D’un signe, Jeanne désigna le sac de Féraud. Le moulage était à l’intérieur.

— Sur ce crâne, qu’est-ce que vous savez ?

— Dans l’atelier de Francesca, j’ai trouvé les coordonnées du paléontologue qui lui avait envoyé.

— Jorge De Almeida.

— Son portable ne répondait pas. J’ai contacté son laboratoire, à Tucumán. J’ai pu parler avec l’assistant du chef du labo, Daniel Taïeb.

— Vous avez de la chance.

— J’ai appris que De Almeida avait effectué plusieurs expéditions dans la forêt des Mânes, rapportant à chaque fois des vestiges bizarres. Il n’est toujours pas rentré de son dernier voyage. Selon mon contact, il était très exalté ces derniers mois. Il pensait avoir fait une découverte révolutionnaire.

— Le crâne ?

— Oui. Et d’autres vestiges fossiles.

— En quoi ces ossements sont-ils révolutionnaires ?

— Ils appartiennent à des Homo sapiens sapiens archaïques. Le crâne en question porterait les caractéristiques des Proto-Cro-Magnons : menton fuyant, arcades saillantes, mâchoires avancées... Ces traits simiesques prouveraient la présence d’un « brouillon d’homme » sur le continent américain il y a 300 000 ans.

— C’est impossible, fit Jeanne, se rappelant le résumé chronologique d’Isabelle Vioti. Les Homo sapiens sapiens sont arrivés en Amérique beaucoup plus tard.

— C’est ce que m’a expliqué le chercheur. Mais il y a plus fou. De Almeida prétendait avoir déterminé l’âge réel de ces vestiges fossiles. Notamment du crâne.

— Et alors ?

— Il n’a pas vingt ans.

Jeanne ne comprit pas. Ou plutôt, ne voulut pas comprendre. Elle pressentait pourtant cette vérité depuis plusieurs heures. Antoine Féraud enfonça le clou :

— Ces Proto-Cro-Magnons existent toujours, Jeanne. Ils survivent au fond de la forêt des Mânes.

III

LE PEUPLE

65

ELLE TOURNA la tête et regarda par le hublot. L’aile de l’avion s’inclinait vers la ville immense qui apparaissait à travers les nuages : Buenos Aires. Jeanne aurait aimé profiter à plein de ce retour — la capitale argentine avait été son grand coup de foudre lors de son périple d’étudiante. Mais elle n’avait pas l’esprit libre. Son cerveau était monopolisé par l’hypothèse incroyable qui avait clôturé le chapitre Amérique centrale : l’existence d’un peuple primitif, au fond d’une lagune du Nordeste, en pleine époque contemporaine.

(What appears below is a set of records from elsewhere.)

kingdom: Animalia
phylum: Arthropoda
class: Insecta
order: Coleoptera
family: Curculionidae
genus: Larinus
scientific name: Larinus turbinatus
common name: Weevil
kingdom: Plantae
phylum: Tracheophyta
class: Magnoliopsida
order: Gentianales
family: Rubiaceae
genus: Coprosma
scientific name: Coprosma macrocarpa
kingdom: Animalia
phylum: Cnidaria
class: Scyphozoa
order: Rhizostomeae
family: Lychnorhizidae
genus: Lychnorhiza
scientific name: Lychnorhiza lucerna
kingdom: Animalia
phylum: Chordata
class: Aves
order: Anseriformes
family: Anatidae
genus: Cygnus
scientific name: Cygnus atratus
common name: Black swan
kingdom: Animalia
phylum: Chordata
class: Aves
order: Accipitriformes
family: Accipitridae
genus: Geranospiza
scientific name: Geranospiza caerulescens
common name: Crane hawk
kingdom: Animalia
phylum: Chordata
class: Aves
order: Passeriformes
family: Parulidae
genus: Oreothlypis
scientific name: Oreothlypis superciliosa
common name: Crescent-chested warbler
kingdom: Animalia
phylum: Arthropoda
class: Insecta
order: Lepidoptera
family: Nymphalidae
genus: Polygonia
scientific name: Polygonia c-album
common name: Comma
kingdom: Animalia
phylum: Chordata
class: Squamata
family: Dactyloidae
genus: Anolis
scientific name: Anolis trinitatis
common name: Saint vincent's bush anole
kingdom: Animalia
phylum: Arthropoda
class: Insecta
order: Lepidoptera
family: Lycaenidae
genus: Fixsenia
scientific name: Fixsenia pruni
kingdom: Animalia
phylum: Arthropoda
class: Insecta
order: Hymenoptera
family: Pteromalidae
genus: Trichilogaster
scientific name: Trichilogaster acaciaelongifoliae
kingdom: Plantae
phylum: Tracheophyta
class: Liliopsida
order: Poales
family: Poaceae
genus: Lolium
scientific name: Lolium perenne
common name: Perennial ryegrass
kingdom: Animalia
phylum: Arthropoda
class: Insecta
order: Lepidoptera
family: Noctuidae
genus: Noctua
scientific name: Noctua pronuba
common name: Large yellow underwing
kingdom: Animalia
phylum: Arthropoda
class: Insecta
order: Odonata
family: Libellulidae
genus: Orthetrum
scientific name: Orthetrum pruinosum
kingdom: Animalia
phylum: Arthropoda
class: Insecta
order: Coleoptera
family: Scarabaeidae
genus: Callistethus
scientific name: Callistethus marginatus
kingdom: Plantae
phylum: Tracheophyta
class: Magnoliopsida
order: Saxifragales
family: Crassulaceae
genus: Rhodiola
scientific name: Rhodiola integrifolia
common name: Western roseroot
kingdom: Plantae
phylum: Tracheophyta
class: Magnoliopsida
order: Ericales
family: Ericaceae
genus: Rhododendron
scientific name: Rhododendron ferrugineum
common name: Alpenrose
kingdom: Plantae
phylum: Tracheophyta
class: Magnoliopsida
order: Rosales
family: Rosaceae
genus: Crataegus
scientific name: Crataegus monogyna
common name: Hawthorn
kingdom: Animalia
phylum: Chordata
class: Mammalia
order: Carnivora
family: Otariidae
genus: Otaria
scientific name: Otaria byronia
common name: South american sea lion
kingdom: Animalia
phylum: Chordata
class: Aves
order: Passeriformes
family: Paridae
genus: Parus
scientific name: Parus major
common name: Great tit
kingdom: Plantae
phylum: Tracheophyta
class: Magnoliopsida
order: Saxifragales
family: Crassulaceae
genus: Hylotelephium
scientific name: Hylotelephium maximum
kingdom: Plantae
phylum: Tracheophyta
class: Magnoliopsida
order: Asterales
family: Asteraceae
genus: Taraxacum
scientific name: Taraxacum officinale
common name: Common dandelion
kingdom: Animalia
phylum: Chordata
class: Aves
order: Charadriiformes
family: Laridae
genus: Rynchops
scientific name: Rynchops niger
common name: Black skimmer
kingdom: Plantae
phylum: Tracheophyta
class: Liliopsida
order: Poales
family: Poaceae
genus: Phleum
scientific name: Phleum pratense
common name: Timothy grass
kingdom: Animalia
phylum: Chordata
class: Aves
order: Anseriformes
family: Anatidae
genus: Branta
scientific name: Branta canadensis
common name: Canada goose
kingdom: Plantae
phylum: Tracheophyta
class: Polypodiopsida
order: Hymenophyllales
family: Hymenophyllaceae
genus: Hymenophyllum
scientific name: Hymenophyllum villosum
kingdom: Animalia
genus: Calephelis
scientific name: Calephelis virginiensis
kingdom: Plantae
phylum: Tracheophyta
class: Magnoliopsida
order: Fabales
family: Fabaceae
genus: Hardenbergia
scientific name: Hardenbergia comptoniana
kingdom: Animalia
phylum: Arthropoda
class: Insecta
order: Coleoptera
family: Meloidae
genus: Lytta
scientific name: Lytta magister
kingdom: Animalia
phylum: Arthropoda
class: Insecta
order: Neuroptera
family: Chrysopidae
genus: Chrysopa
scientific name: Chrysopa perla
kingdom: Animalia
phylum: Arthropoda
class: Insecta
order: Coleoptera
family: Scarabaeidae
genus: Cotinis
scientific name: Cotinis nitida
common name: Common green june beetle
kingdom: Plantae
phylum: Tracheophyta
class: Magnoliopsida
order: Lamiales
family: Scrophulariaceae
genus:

Les signes étaient là. Les preuves, peut-être, même... Mais Jeanne ne pouvait accepter une telle possibilité. Question de bon sens. On parlait bien, de temps à autre, dans les magazines, à la télévision, de tribus totalement coupées du monde civilisé. Des indigènes qui n’avaient soi-disant jamais vu « l’homme blanc ». En Amazonie. En Papouasie. En Nouvelle-Guinée. Mais Jeanne avait assez voyagé pour savoir que de telles découvertes n’étaient plus possibles. Pas à l’heure des satellites. De la déforestation. Des exploitations minières forcenées...

Un autre fait la troublait. Le peuple de la forêt des Mânes, s’il existait, n’était pas un simple groupe archaïque. C’était un fragment violent, cruel, maléfique, de l’humanité. Des créatures cannibales vénérant des divinités obscures, dont le mode d’existence était fondé sur la barbarie et le sadisme. Des tueurs dévoyés, sacrifiant des Vénus au cours de cérémonies sorties tout droit d’un film d’horreur.

Le choc du tarmac stoppa ses pensées.

Débarquement. Douanes. Récupération des bagages. Jeanne et Féraud avaient décidé, la veille, d’unir leurs efforts. Sans discuter. Ni envisager les dangers de l’aventure. Ils avaient simplement décrété que leur prochaine étape était Buenos Aires. Ils étaient rentrés à Guatemala City avec la voiture de Féraud — Jeanne n’avait plus eu de nouvelles de Nicolas. Le soir même, ils avaient filé à l’aéroport La Aurora et attrapé un vol pour Miami. Après quelques heures de sommeil dans un hôtel-dortoir, ils avaient réussi à embarquer sur le vol de 7 h 15 du matin pour Buenos Aires, avec la compagnie Aerolinas Argentinas.